Given instruction A.
In the Billy Joel column below, why was there probably no need for Joel to talk politics for listeners of a certain age? Answer in one to three sentences.
** Begin Document text **
By Dana Milbank
Friday, October 24, 2008
Billy Joel was not in a Washington state of mind.
The singer had come to the National Press Club yesterday for what was billed as a luncheon talk about "celebrity endorsements of political candidates." But the Piano Man didn't want to talk politics. "I was wondering why you guys wanted me here," he said. "I'm not going to get up on a soapbox here. I am a piano player."
Nobody complained when the musician instead played for the crowd a few snippets of "We Didn't Start the Fire," "Baby Grand," even some Gilbert and Sullivan. And for listeners of a certain age, there probably was no need for Joel to talk politics: His lyrics are a veritable soundtrack for Campaign '08.
Washington awoke Thursday to the happy discovery that there were just 12 days left in what has been the longest presidential campaign in history. The two-year election cycle has cost a cool $5.3 billion, the Center for Responsive Politics estimates.
Oh, oh, oh, oh, for the longest time.
Oh, oh, oh, for the longest time.
The Labor Department reported an additional 478,000 jobless claims, worse than expected and putting the economy at recessionary levels. Alan Greenspan, the former Federal Reserve chairman who presided over the mortgage bubble that has now burst, went to Capitol Hill to admit that a "flaw" in his regulatory model had failed to prevent a credit "tsunami."
Well we're living here in Allentown,
And they're closing all the factories down.
Out in Bethlehem they're killing time,
Filling out forms, standing in line.
Financial circumstances were rather better for GOP vice presidential nominee Sarah Palin, who awoke Thursday to a second day of bad headlines about the $150,000 that had been spent at Saks Fifth Avenue and Neiman Marcus on new clothes for her and her family. The treatment of Palin infuriated John McCain, who told radio host Don Imus that Palin was the victim of an "elitist attitude" among Washington types who don't like Palin because she's not part of the "Georgetown cocktail party" circuit.
** End Document text **
** Begin Dataset excerpts **
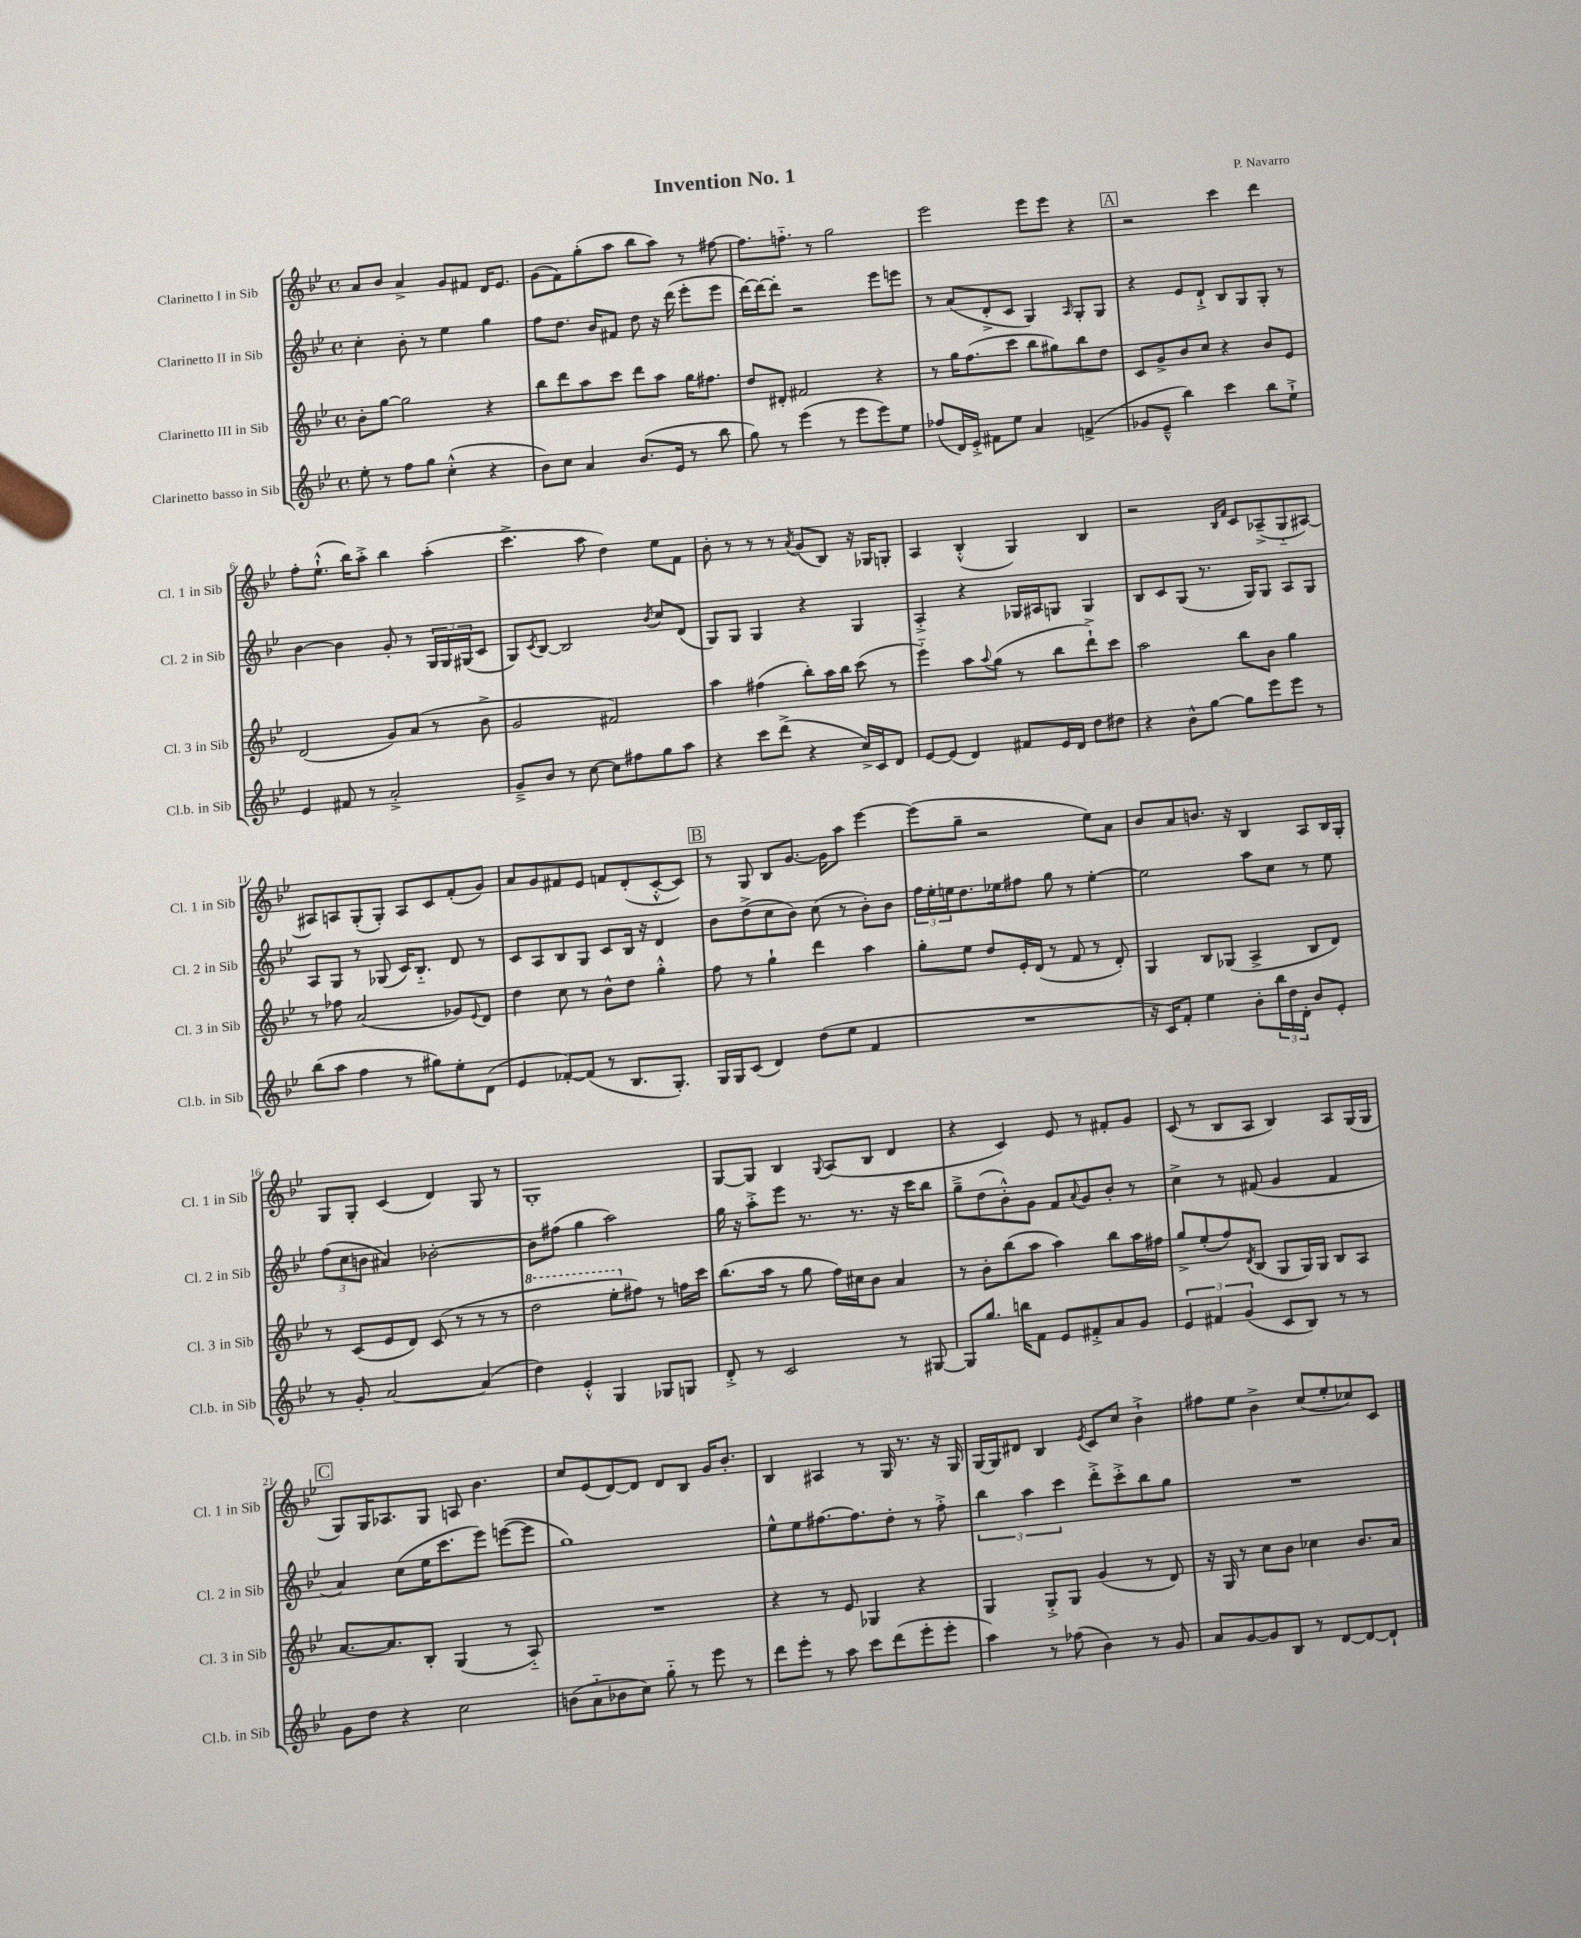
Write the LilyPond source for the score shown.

\header { title = "Invention No. 1" composer = "P. Navarro" }
<<
\new StaffGroup <<
\new Staff = "s0" \with { instrumentName = "Clarinetto I in Sib" shortInstrumentName = "Cl. 1 in Sib" } {
    \clef treble \key bes \major \defaultTimeSignature \time 4/4
    a'8 bes'8 a'4-> g'8 fis'8 d'16 ees'8. |
    g'8( f'8) g''8-.( a''8 bes''8 a''8) r8 fis''8~ |
    fis''8. f''8.-_ r8 g''2 |
    ees'''2 ees'''8 ees'''8 r4 |
    \mark \markup { \box "A" } r2 c'''4 d'''4 |
    f''8-. ees''8.-!-^( bes''16) a''8-.-> bes''4 a''4-.( |
    c'''4.-> a''8 d''4) ees''8 f'8 |
    bes'8-. r8 r8 r8 \acciaccatura { a'8 } g'8( bes8) r16 ges16 g8-. |
    a4 bes4-.-^( g4) bes4 |
    r2 \grace { bes16 f'16 } c'8 aes8--->( g8-_ ais8~) |
    ais8 a8 g8-.( g8-.) a8 c'8 f'8-.( g'8) |
    a'8 g'8 fis'8 ees'8 f'8 d'8-.( c'8~-.-^ c'8) |
    \mark \markup { \box "B" } r8 g8 bes8 g'8.~ g'16 a''8 ees'''4~ |
    ees'''8( g''8-- r2 ees''8) a'8 |
    bes'8 a'8 b'8. r16 bes4 a8 bes16 g16-. |
    g8 g8-. c'4( d'4) g8 r8 |
    g1-. |
    g8~ g8 bes4 \appoggiatura { g8 } a8( bes8 d'4 |
    r4 c'4) ees'8 r8 fis'8-. g'8 |
    c'8( r8 bes8 a8 bes4) a8 g16( g16 |
    \mark \markup { \box "C" } g8) g16 aes8. g8 a8 bes'4. |
    c''8 ees'8( d'8~) d'8 d'8 bes8 g'16 bes'8.-. |
    bes4 ais4 r8 g16 r8. r16 g16 |
    g16~ g16 dis'8 bes4 \acciaccatura { ees'8 } c'8 c''8 bes'4-!-> |
    fis''8 ees''8 bes'4-> c''8( ees''8-. ces''8) c'8 \bar "|." |
}
\new Staff = "s1" \with { instrumentName = "Clarinetto II in Sib" shortInstrumentName = "Cl. 2 in Sib" } {
    \clef treble \key bes \major \defaultTimeSignature \time 4/4
    c''4-. bes'8-. r8 ees''4 g''4 |
    f''8 d''8. bes'16 fis'8 d''8 r16 d'''16( ees'''8-. ees'''8 |
    d'''16~) d'''16~ d'''8-. r2 ees'''8 e'''8 |
    r8 a'8( d'8-.-> c'8 g4) \grace { a16 } g8-. g8 |
    \mark \markup { \box "A" } r4 ees'8 d'8-!-> bes8 g8 g8-. r8 |
    bes'4~ bes'4 g'8-. r8 \tuplet 3/2 { g16 g16 gis16( } c'8 |
    g8) \acciaccatura { c'8 } bes8~ bes2 \acciaccatura { bes'8 } c''8 d'8( |
    g8) g8 g4 r4 g4 |
    a4-.-> r4 ges16 ais16 g8 g4 |
    bes8 c'8 g8( r8. g16) g8 a8 g8 |
    a8 g8 r8 ges8( c'16) bes8.-_ d'8 r8 |
    c'8 a8 bes8 g8 c'8 bes16 r16 d'4 |
    \mark \markup { \box "B" } bes'8 d''8->( c''8 bes'8) c''8( r8 bes'8-.) bes'8 |
    \tuplet 3/2 { f''16 ees''16-. e''16 } d''8. ees''16 fis''8 g''8 r8 ees''4~-. |
    ees''2 a''8 c''8 r8 ees''8 |
    \tuplet 3/2 { f''8( c''8 b'8 } ais'4) bes'2~-. |
    bes'8 fis''8( g''4 a''2) |
    g''16 r16 a''8-.-> ees'''8 r8. r8. r16 c'''16 bes''8 |
    g''8---> d''8( bes'8-.-^) g'8 f'8 \appoggiatura { a'8 } g'8 bes'8-. r8 |
    c''4-> r8 fis'8( g'4 fis'4 |
    \mark \markup { \box "C" } a'4) c''8( ees''16 c'''8. ees'''8) e'''8~( e'''8 |
    g''1) |
    ees''8-^ ees''8 fis''8.~ fis''8. d''8-. r8 fis''8-.-> |
    \tuplet 3/2 { bes''4 a''4 c'''4 } d'''8-.-> c'''8-.-> bes''8 g''8 |
    R1 \bar "|." |
}
\new Staff = "s2" \with { instrumentName = "Clarinetto III in Sib" shortInstrumentName = "Cl. 3 in Sib" } {
    \clef treble \key bes \major \defaultTimeSignature \time 4/4
    bes'8-. g''8~ g''2 r4 |
    bes''8 d'''8 a''8 c'''8 d'''8 a''8 g''16 fis''8. |
    d''8 dis'8-. fis'2 r4 |
    r8 g''16 f''8.( c'''8 bes''8 gis''8) bes''8 d''8 |
    \mark \markup { \box "A" } c'8 g'8-> bes'8 c''8 r4 bes'8 ees'8 |
    d'2( g'8) a'8( r8 bes'8-> |
    g'2 fis'2) |
    a''4 fis''4( bes''8-.) a''16 bes''16 c'''8( r8 |
    ees'''4-_) a''8 \appoggiatura { a''8 } g''8( r8 bes''8 d'''8-!->) c'''8 |
    a''2 bes''8 bes'8 g''4 |
    r8 fes''8 a'2( ges'8) \appoggiatura { ees'8 } d'8 |
    d''4 c''8 r8 bes'8-^ d''8 g''4-.-^ |
    \mark \markup { \box "B" } f''8 r8 g''4-! d'''4 a''4 |
    g''8-. ees''8 d''8 ees'16-. d'16( r8 f'8 r8 d'8-.) |
    g4 bes8 ges8( a4-> bes8 d'8) |
    r8 c'8( ees'8 d'8) c'8( r8 r8 r8 |
    \ottava #1 d'''2 ees'''8-. \ottava #0 fis''8) r8 f''16 c'''16 |
    bes''8.( a''16 r8 g''8 f''16) cis''16 bes'8 a'4 |
    r8 bes'8-. bes''8( a''8 a''4) bes''8 a''16 fis''16 |
    g''8-> ees''8-.( f''8) \acciaccatura { d'8 } bes8( g8 g16) g16 bes8 a8 |
    \mark \markup { \box "C" } a'8.~ a'8. bes8-. g4( r8 a8-_) |
    R1 |
    r4 r8 ees'8 ges4 r4 |
    g4 g8-.-> g8 g'4( r8 d'8) |
    r16 g16 r8 c''8 bes'8 ces''4 bes'8. a'16 \bar "|." |
}
\new Staff = "s3" \with { instrumentName = "Clarinetto basso in Sib" shortInstrumentName = "Cl.b. in Sib" } {
    \clef treble \key bes \major \defaultTimeSignature \time 4/4
    ees''8-. r8 f''8 g''8 c''4-.-^( r4 |
    bes'8) c''8 a'4 bes'8.( ees'16 r8 bes''8 |
    g''8) r8 ees'''4( r8 ees'''8 ees'''8) ees''8 |
    fes''8( d'16) ees'16-.-> fis'8 ees''8 a'4 f'4->( |
    \mark \markup { \box "A" } ges'8 ees'8---^ bes''4) c'''4 bes''8 ees''8-!-> |
    ees'4 fis'8 r8 a'2-.-> |
    g'8---> bes'8 r8 c''8~ c''8 fis''8 g''8 a''8 |
    r4 c'''8 d'''8->( r4 c''16->) c'16 d'8 |
    ees'8~ ees'8( d'4) fis'8 ees'16 d'16 d''8 dis''8 |
    r4 bes'8-^ g''8~ g''8 ees'''8 ees'''8 r8 |
    bes''8( a''8 f''4 r8 gis''8) ees''8-. d'8( |
    ees'4 fes'8~-.) fes'8( r8 bes8. g8.-.) |
    \mark \markup { \box "B" } g16 g16 c'8( d'4) d''8( ees''8 f'4 |
    R1 |
    r16 c'16) f'8-. ees''4 bes'8-. \tuplet 3/2 { bes''16 d''16 d'16-. } bes'8 ees'8-. |
    r8 g'8-. a'2~ a'4( |
    d''4) ees'4-.-^ g4 ges8 g8 |
    d'8-.-> r8 c'2 r8 gis8~ |
    gis8 g''8. b''16 f'8 ees'8 fis'8-.-> a'8 g'8 |
    \tuplet 3/2 { ees'4 fis'4 g'4( } c'8 bes8) r8 r8 |
    \mark \markup { \box "C" } g'8 d''8 r4 c''2 |
    b'8( a'8-_ bes'8 c''8) g''8-_ r8 ees'''8 r8 |
    d'''8 ees'''8-. r8 a''8 c'''8 d'''8( ees'''8-. ees'''8-. |
    a''4) r8 fes''8( bes'4) r8 g'8 |
    a'8 g'8~ g'8 bes8 r8 d'8~ d'8~ d'8-! \bar "|." |
}
>>
>>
** End Dataset excerpts **
Given instruction B.
How many lines of the listing contain the string "grace"? Give only the number.

Correct answer A.
For listeners of a certain age, Joel's lyrics are a veritable soundtrack for Campaign '08, so he did not need to talk politics.

Correct answer B.
2